The American Statistical Association (ASA) has recently taken the unusual step of announcing a guideline document for preventing the misuse of p-values. They assert that scientists and policy-makers are using the p-value as a black-or-white decision parameter without truly understanding it and without inspecting the overall experiment / methodology / statistical framework. In this statement, the ASA advises researchers to refrain from drawing explicit scientific conclusions or making policy decisions based on just P values. They further advise that as part of scientific statistical analysis, the data analyses, statistical tests, and choices made in calculations should all be described in complete detail.

The ASA’s “statement on p-values: context, process, and purpose” can be accessed here, and the accompanying press release can be seen here.

I don’t want to go into the details of hypothesis testing and p-values here; those interested can take a course in statistical analysis or just scour google, or still, can take my graduate course on Data Analysis for the Earth Sciences.

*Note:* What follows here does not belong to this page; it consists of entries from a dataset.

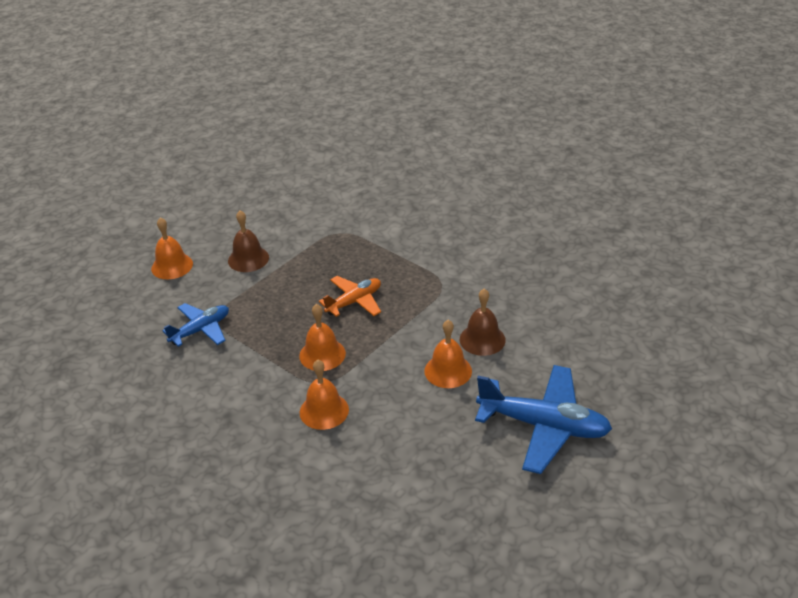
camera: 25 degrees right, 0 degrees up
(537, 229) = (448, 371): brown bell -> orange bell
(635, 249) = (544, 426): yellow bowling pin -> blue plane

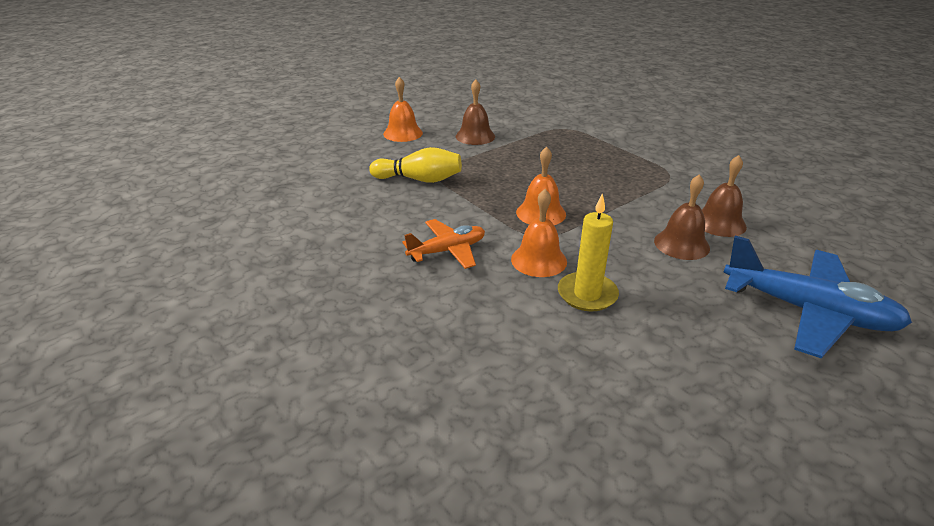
camera: 10 degrees right, 5 degrees down
(201, 330) = (419, 179): blue plane -> yellow bowling pin
(354, 302) = (577, 177): orange plane -> orange plane (447, 251)
(367, 440) = (587, 294): none -> yellow candle
(448, 371) = (681, 244): orange bell -> brown bell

To improve the conduct and interpretation of quantitative science, ASA has given the following six principles in the guideline document:

- P-values can indicate how incompatible the data are with a specified statistical model.
- P-values do not measure the probability that the studied hypothesis is true, or the probability that the data were produced by random chance alone.
- Scientific conclusions and business or policy decisions should not be based only on whether a p-value passes a specific threshold.
- Proper inference requires full reporting and transparency.
- A p-value, or statistical significance, does not measure the size of an effect or the importance of a result.
- By itself, a p-value does not provide a good measure of evidence regarding a model or hypothesis.

Many interesting and insightful news articles related to this released guideline have been published from different platforms. Nature News contains this directly linked article, and this detailed article from 2014 which discusses the pitfalls of relying too much on P-values. There are engaging analyses presented in ScienceNews and Inside Higher Ed. RetractionWatch also published an interview with the ASA’s executive director.

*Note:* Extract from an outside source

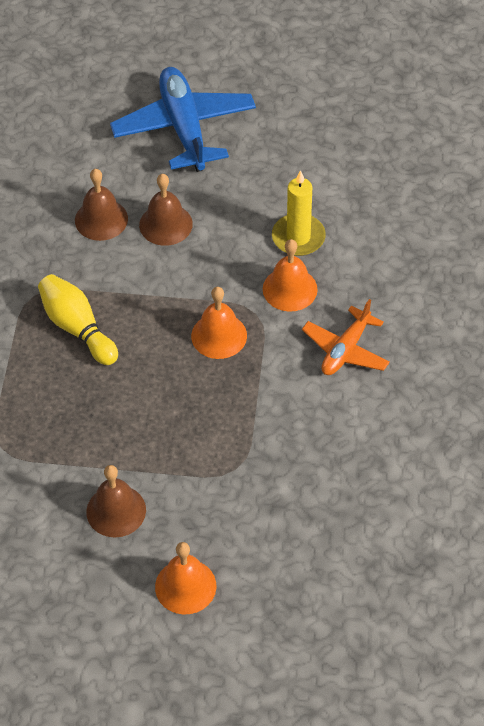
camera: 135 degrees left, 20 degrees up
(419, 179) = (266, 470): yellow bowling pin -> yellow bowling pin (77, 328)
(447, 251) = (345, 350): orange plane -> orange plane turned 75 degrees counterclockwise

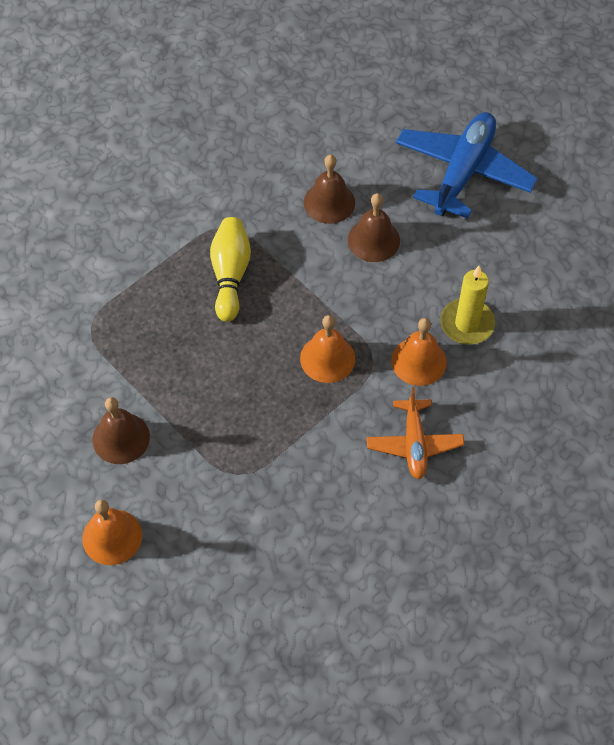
camera: 40 degrees right, 5 degrees up
(345, 350) = (414, 444): orange plane -> orange plane turned 75 degrees counterclockwise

I asked my colleague Dr. Asad Ali, an expert in statistical analysis, for his views; he had this to say:

This p-value has become quite controversial in the last few years. People are abusing it intentionally or miss-using it because of lack of knowledge.

Rejection of a hypothesis does not always mean that it’s wrong, rather it can be also because our evidence (sampled data / observations) is not very representative of the underlying population.